Beinn a' Bhuiridh has one long ridge to the E, but otherwise is a compact hill. The slopes to the S are easy to moderate but quite rocky above Lochawe village. To the N the slopes are steeper and more craggy, particularly close to the summit.

Ascent is not difficult, with access possible from Drishaig up the E ridge, from Stob Garbh to the N, and from Cruachan Dam.

Beinn a' Chaisgein Mor
Beinn a' Chaisgein Mor is a large sprawling mountain with some steep craggy slopes, particularly to the S and W. It has a broad summit, generally with easy inclines above 650m, with the exception of the W face where the steep slopes of Coire Carn na Saobhaidhe rise almost to the summit.

Beinn a' Chaisgein Mor is a very remote mountain with a single logical approach route from Poolewe to Kernsary then along the southern margin of Bad Bog and over the causeway between Fionn Loch and Dubh Loch to Carnmore.
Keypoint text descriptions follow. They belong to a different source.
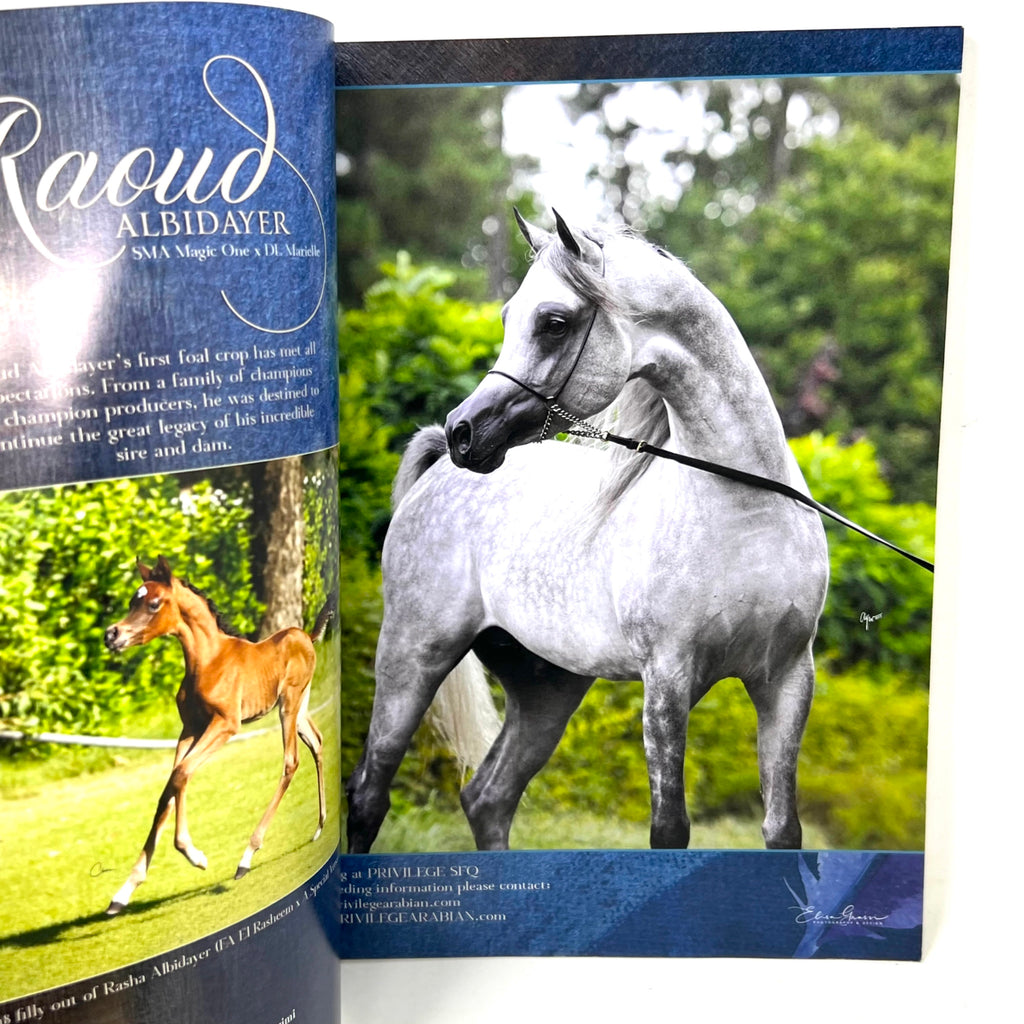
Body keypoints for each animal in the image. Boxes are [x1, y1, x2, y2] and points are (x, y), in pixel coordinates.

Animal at [103, 556, 334, 914]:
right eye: (131, 601)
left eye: (153, 603)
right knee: (317, 741)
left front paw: (193, 854)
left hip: (288, 706)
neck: (208, 661)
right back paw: (320, 826)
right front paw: (123, 893)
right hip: (298, 708)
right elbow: (169, 789)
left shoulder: (225, 725)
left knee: (291, 761)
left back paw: (246, 858)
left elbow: (181, 775)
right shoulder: (190, 729)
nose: (111, 635)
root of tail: (307, 636)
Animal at [345, 210, 829, 854]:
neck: (744, 513)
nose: (463, 431)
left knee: (487, 799)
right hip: (413, 657)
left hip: (548, 689)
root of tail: (437, 473)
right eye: (509, 319)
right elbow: (669, 829)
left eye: (554, 323)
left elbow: (782, 830)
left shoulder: (787, 680)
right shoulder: (667, 681)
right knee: (370, 795)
A stalkers path then takes you to the easy E slopes.

You may wish to combine this mountain with A' Mhaighdean and or Ruadh Stac Mor .

Beinn a' Chaisteil [Auch]
Beinn a' Chaisteil and Beinn nam Fuaran are sister peaks, on the E side of Gleann Ach'-innis Chailein, connected by a col (545m), and are climbed as a pair.

Beinn a' Chaisteil, the more S of the pair, is composed of two ridges in an "L" shape. The S and W upper slopes are very rocky, but the hill can be climbed via the SE or NE ridges with ease on moderate slopes.

Beinn a' Chaisteil [Strath Vaich]
Beinn a' Chaisteil lies to the E of Am Faochagach across Loch Vaich. It is the larger and more northerly of two tops on a long ridge running N-S. The second top Meall a' Ghrianain is attached via a 650m col.

Beinn a' Chaisteil is a big grassy hill but with some steepish slopes particularly on its E flank. The approach road through Strath Vaich continues N on the E shore of Loch Vaich and takes you to Carn Crom-loch (648m) the N end of Beinn a' Chaisteil's long ridge. This hill should be taken as a ridge walk.

Beinn a' Chlaidheimh
Beinn a' Chlaidheimh is a remote peak 3km N of Sgurr Ban with rivers to the W, N and E protecting it like a moat.

It can be climbed with Sgurr Ban using the path from Loch a' Bhraoin, but the more usual access route is from Corrie Hallie to the N following the track to Achneigie on the N banks of the Abhainn Loch an Nid. However, you then have to cross an unbridged river going in and out and the water level in Highland rivers can rise significantly in a day.

Beinn a' Chlaidheimh is elongated and slightly curved with easy slopes on the E rising to moderate slopes with craggy outcrops nearer the summit (this is the usual ascent route). To the W the slopes are steeper and much more craggy.

On the 9th of August 2011 The Munro Society revealed that they had surveyed the height of Beinn a' Chlaidheimh to be 2998ft using the latest in GPS surveying technology. On the 6th of September 2012, the SMC confirmed that Beinn a' Chlaidheimh is now classed as a Corbett.

Beinn a' Choin
Beinn a' Choin is the highest peak in a group of hills bordered by Glen Gyle, Glen Arklet and Loch Lomond.

This mountain group is in the form of and inverted "Y" with the two southern ridges linking to Maol Mor (684m) and Stob an Fhainne (655m) enclosing Corrie Arklet. Both these ridges offer suitable access routes.

These are rough hills with many crags and rocky outcrops but they offer few obstacles to climbers as they can mostly be avoided. There is no parking on the road, but the farm may allow parking if asked.

Beinn a' Chrulaiste
Beinn a' Chrulaiste and Buachaille Etive More sit either side of the A82 forming the E gateway to Glen Coe.

Beinn a' Chrulaiste has three main ridges, the largest runs N, curving E to the twin topped Meall Bhalach, the second largest runs W to Altnafeadh where there is parking, and the third ridge runs ESE providing an ascent route from the Kings House Hotel.

The S and NW slopes of Beinn a' Chrulaiste are steep and craggy, and there are crags NE of the summit, however an ascent via the W or ESE ridges will avoid these crags.